O mercado interno de veículos leves começou 2026 com modesta elevação. Levantamento da Bright Consulting indica que 161,8 mil automóveis e comerciais leves foram licenciados em janeiro, 1,4% a mais do que no mesmo mês do ano passado.
Pela sazonalidade histórica, a comparação com dezembro, naturalmente, mostra acentuado recuo de 38,9%. Dezembro, entretanto, também foi o mês de melhor resultado de vendas do ano passado, o que explica o recuo de quase 40%.
“É um começo de ano com leitura mais de normalização pós-dezembro do que de aceleração real de demanda. Há melhora marginal na qualidade do dia útil”, opina a consultoria especializada, que destaca a média diária de cerca de 7,3 mil emplacamentos nos 21 dias úteis de janeiro ante 22 do mesmo mês do ano passado e também de dezembro.

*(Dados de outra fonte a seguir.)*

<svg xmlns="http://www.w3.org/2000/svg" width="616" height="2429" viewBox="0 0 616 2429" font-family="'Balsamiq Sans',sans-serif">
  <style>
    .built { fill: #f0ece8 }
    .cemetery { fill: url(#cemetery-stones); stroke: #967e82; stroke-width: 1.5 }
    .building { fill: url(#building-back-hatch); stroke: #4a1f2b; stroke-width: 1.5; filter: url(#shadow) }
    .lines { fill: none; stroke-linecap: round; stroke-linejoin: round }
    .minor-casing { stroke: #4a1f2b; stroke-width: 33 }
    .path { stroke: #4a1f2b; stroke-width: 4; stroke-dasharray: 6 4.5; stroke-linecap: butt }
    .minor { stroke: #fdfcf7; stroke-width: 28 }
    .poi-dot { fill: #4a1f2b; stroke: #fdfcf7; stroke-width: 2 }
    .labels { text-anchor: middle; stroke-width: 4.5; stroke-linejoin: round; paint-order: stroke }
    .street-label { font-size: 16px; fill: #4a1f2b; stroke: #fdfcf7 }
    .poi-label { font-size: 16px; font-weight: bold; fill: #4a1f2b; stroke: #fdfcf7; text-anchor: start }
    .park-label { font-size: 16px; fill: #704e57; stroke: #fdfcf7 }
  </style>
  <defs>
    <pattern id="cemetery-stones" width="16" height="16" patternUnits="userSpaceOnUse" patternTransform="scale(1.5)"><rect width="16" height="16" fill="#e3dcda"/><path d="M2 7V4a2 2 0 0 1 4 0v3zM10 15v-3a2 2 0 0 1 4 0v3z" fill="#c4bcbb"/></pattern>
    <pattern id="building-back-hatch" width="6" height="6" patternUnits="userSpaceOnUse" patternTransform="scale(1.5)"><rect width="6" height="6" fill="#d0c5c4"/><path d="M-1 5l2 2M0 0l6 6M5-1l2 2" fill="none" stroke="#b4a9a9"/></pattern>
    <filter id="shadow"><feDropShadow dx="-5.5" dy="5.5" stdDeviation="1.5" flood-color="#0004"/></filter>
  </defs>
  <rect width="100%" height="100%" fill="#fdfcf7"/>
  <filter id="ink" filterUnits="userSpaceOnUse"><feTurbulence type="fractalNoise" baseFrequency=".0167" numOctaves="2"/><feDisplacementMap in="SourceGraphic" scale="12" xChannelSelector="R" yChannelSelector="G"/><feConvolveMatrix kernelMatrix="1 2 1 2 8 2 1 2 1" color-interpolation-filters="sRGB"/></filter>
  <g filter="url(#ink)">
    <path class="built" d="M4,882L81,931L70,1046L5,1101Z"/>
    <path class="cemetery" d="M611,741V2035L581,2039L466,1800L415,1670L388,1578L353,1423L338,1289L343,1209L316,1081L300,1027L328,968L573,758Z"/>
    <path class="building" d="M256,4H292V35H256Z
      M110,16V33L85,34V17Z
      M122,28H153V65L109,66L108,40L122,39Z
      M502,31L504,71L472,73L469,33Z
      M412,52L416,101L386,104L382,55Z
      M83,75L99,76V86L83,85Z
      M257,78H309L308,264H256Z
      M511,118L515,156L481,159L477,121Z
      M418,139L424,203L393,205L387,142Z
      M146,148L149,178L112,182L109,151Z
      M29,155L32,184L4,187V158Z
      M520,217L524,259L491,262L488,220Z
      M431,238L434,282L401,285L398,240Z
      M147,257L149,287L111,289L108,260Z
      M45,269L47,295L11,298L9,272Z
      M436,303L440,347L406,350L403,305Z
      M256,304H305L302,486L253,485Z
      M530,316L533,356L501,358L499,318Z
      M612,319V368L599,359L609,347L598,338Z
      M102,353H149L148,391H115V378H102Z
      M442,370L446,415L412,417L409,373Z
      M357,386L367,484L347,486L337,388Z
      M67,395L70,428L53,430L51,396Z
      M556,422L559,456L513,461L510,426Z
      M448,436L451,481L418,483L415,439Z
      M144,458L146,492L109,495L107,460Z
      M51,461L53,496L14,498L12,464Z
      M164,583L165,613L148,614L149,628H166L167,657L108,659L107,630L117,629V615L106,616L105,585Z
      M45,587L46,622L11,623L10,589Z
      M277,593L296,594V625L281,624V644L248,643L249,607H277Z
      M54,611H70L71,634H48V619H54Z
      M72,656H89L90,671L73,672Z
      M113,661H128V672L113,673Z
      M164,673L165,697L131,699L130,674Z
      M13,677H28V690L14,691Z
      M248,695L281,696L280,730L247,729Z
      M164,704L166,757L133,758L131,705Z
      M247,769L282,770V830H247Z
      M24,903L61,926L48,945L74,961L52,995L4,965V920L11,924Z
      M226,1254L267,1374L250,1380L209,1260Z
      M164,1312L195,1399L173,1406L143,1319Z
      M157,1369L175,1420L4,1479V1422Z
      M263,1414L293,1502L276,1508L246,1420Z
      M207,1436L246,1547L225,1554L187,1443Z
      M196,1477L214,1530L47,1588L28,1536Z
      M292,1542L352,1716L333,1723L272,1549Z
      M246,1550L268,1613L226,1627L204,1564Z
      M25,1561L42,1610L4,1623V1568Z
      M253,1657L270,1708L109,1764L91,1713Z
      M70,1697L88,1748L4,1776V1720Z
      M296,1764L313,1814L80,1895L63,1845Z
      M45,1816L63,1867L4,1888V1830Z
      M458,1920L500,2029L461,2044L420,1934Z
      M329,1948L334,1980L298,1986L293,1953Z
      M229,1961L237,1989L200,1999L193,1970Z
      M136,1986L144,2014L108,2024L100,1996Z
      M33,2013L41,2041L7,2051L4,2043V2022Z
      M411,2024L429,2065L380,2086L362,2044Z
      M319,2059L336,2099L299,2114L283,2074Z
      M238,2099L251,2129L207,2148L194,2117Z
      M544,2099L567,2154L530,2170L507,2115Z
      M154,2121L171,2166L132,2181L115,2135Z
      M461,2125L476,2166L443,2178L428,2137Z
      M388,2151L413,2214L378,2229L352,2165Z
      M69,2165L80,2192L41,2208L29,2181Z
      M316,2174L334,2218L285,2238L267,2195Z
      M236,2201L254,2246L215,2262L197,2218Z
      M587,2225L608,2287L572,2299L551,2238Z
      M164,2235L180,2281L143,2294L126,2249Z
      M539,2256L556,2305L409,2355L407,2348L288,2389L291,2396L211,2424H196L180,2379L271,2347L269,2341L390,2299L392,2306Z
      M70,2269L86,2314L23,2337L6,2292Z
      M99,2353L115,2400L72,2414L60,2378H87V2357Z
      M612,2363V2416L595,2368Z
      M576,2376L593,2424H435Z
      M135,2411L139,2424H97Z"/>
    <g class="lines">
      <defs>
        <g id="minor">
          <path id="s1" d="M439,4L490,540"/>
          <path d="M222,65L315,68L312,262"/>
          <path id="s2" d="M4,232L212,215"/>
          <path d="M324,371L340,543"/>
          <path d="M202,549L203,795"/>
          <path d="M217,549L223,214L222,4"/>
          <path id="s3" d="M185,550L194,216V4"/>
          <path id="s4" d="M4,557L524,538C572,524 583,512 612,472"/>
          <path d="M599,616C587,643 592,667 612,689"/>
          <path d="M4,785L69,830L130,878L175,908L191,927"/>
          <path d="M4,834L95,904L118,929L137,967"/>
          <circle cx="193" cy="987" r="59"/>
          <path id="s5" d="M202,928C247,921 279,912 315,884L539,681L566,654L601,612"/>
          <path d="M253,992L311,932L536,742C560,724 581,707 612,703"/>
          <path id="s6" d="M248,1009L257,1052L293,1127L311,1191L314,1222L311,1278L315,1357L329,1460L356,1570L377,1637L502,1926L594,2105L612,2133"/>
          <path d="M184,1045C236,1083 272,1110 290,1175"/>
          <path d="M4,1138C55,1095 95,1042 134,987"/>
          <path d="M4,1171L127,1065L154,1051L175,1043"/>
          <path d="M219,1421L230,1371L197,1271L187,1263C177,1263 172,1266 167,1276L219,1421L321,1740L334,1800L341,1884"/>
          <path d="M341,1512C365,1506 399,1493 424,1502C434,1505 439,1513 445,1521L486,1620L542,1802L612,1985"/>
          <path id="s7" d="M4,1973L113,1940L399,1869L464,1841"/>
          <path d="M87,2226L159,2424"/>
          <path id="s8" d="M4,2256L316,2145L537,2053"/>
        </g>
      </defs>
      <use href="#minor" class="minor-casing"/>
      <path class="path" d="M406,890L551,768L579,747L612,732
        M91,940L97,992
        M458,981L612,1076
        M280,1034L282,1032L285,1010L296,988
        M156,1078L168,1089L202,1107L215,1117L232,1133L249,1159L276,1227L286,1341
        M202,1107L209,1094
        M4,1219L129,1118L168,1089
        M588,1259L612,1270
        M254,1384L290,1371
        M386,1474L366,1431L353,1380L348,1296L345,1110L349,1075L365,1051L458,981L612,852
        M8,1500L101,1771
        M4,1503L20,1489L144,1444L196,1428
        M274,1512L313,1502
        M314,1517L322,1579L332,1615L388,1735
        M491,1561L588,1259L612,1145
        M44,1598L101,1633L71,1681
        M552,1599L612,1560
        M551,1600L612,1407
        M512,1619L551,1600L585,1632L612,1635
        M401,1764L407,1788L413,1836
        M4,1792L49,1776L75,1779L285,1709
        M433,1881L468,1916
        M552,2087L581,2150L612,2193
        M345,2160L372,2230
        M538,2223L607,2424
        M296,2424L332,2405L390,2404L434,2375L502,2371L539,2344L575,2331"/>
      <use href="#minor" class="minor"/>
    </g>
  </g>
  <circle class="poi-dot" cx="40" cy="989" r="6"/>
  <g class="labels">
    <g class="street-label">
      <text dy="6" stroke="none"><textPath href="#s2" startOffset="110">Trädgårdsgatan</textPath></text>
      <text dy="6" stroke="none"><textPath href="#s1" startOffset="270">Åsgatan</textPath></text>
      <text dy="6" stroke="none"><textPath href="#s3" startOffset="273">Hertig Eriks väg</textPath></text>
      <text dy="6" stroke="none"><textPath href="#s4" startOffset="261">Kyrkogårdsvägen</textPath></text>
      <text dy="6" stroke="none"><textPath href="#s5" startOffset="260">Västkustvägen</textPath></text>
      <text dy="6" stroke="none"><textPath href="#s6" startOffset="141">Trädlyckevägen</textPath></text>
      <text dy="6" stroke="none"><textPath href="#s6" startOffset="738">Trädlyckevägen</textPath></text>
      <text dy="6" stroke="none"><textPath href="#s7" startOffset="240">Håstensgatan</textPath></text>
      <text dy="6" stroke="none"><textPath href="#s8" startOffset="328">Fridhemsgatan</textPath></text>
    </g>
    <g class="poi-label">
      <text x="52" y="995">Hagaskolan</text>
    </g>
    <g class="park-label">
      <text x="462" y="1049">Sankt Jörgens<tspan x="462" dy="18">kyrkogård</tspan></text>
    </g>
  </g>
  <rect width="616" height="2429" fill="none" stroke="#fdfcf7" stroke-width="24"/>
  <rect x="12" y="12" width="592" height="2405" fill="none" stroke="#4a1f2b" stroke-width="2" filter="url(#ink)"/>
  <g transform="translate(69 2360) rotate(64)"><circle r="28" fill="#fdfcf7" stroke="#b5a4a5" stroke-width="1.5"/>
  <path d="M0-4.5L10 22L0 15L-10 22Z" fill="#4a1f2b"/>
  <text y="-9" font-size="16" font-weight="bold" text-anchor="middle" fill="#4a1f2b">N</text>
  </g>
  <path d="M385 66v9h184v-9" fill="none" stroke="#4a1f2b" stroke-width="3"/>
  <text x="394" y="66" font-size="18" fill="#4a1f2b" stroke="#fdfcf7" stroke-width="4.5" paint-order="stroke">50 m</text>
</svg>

As vendas diretas responderam por 50,9 mil unidades, 37% do total negociado no mês passado. Já as transações efetivadas nas concessionárias, o chamado varejo, acumulou 101,9 mil emplacamentos.
A julgar pelo primeiro mês, a Fiat, novamente, é forte candidata a liderar mais uma vez as vendas no Brasil. A marca italiana iniciou 2026 com 34,2 mil veículos vendidos, 21,2%, praticamente o mesmo índice registrado ao longo de todo 2025 e que a garantiu na ponta do ranking pelo quinto ano consecutivo.

A Volkswagen, também segunda colocada no ano passado, ficou logo atrás, com 16,2 mil unidades entregues aos clientes finais, participação de 15,9%. Foi seguida pela GM, que amealhou fatia de 10% (16,2 mil unidades), um pouco menos do que os 10,8% médios do ano passado.
Chama a atenção no ranking das dez primeiras marcas a ascensão da BYD. A marca chinesa, oitava colocada em 2025 e que começou a montar seus veículos na Bahia somente no segundo semestre, encerrou janeiro com 9,8 mil automóveis e comerciais leves nacionais e importados emplacados.
O número equivale a 6,1% de participação, a quinta maior do período e bem próxima dos 6,3% alcançados pela Hyundai, que acumulou 10,2 mil licenciamentos. A BYD, assim, deixou para trás, de um só vez, Toyota, Jeep e Renault, exatamente as três marcas que, nesta ordem, ficaram à frente dela em 2025.
Considerando todas as marcas com produção local ou apenas importadas, as chinesas detiveram 13,8% dos emplacamentos de janeiro, participação que sinaliza a continuidade de crescimento da aceitação dos produtos asiáticos pelos brasileiros. Em dezembro do ano passado, por exemplo, esse índice foi de 12,3%.